[Start of Attachment]
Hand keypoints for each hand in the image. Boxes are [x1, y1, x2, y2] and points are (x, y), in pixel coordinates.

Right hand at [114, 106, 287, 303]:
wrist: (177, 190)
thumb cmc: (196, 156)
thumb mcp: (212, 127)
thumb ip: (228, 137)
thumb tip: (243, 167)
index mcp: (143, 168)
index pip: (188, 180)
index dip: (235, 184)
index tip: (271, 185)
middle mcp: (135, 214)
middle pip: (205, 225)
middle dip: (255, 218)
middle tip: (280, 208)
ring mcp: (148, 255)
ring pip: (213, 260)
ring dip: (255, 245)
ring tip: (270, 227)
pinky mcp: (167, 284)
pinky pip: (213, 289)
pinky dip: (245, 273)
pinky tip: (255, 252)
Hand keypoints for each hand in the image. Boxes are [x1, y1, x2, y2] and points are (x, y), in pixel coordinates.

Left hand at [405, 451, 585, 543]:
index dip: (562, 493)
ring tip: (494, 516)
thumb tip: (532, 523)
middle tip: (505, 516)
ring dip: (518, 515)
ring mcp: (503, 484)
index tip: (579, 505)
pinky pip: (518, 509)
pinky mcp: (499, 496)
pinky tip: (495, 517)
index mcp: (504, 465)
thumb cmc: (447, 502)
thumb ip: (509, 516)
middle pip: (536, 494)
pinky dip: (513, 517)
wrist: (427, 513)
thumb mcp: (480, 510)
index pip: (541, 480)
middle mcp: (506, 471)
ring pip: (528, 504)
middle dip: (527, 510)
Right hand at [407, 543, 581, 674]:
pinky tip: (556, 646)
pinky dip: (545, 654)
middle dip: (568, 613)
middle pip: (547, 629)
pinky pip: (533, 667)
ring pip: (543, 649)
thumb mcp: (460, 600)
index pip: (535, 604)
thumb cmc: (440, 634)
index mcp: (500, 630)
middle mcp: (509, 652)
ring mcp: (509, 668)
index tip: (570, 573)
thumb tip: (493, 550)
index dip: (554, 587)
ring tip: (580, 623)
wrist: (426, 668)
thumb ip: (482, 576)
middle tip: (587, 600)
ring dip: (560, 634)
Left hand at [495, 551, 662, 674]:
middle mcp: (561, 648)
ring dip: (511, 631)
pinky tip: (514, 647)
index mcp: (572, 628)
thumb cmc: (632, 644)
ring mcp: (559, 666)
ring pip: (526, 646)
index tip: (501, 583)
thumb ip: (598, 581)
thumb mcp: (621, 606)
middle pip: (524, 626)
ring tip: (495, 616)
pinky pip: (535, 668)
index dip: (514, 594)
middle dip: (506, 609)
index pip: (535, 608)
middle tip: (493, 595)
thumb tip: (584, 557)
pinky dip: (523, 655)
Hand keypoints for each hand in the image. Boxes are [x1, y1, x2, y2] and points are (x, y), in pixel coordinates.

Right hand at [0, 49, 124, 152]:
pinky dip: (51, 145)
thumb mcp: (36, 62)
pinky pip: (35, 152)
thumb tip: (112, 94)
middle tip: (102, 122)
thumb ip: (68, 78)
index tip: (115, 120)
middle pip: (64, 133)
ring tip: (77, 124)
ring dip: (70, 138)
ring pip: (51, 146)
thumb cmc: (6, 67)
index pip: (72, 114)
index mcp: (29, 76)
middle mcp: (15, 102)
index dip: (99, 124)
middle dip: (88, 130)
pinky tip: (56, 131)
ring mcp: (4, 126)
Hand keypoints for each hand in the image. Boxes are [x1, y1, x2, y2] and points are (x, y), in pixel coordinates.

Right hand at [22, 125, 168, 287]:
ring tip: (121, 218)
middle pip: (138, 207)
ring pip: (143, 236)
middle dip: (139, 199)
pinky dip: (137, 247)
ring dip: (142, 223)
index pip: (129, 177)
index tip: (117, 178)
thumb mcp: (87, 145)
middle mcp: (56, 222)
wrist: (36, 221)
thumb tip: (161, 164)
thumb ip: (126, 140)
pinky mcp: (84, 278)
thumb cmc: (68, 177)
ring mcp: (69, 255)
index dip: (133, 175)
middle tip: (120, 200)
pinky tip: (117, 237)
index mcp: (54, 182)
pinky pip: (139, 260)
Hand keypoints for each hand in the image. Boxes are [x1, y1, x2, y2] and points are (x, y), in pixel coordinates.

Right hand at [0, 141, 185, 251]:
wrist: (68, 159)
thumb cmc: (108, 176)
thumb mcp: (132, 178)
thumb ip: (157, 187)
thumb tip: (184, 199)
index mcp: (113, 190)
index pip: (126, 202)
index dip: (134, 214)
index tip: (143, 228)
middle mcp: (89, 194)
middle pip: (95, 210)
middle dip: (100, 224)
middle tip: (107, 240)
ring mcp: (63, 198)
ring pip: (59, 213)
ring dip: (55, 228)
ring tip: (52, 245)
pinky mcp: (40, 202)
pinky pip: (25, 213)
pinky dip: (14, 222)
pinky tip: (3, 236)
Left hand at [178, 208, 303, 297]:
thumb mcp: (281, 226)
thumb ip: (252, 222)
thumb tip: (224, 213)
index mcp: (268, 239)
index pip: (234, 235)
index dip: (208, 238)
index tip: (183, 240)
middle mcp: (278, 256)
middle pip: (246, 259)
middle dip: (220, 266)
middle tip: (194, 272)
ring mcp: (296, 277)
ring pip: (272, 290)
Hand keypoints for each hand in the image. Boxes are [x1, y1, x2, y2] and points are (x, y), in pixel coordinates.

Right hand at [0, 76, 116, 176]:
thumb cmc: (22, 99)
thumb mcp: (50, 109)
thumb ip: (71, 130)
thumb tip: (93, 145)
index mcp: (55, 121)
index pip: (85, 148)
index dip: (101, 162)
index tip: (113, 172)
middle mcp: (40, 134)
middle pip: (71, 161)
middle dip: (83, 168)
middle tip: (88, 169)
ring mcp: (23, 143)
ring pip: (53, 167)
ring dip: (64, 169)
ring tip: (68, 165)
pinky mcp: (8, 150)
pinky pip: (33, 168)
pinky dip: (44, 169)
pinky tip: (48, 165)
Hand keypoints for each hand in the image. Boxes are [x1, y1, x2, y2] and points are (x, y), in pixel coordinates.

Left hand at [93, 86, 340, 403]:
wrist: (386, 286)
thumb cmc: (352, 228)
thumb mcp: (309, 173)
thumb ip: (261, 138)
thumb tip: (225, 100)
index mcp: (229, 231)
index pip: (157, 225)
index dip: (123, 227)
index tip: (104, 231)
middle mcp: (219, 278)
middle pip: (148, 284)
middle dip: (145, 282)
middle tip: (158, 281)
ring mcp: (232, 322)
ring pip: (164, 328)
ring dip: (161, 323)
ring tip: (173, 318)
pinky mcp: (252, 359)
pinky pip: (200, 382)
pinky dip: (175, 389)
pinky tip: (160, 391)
[End of Attachment]
» Activity
Reproduce only the lines above spanning from the line containing "wrist: (427, 513)" through the line containing "thumb tip: (493, 550)", word for word.

» Finished exercise
wrist: (427, 513)
thumb mcp: (480, 510)
index pip: (541, 480)
middle mcp: (506, 471)
ring pip: (528, 504)
middle dip: (527, 510)
Right hand at [407, 543, 581, 674]:
pinky tip: (556, 646)
pinky dip: (545, 654)
middle dip: (568, 613)
middle pip: (547, 629)
pinky pip: (533, 667)
ring pip: (543, 649)
thumb mcp: (460, 600)
index pip: (535, 604)
thumb cmc: (440, 634)
index mcp: (500, 630)
middle mcp: (509, 652)
ring mcp: (509, 668)
index tip: (570, 573)
thumb tip: (493, 550)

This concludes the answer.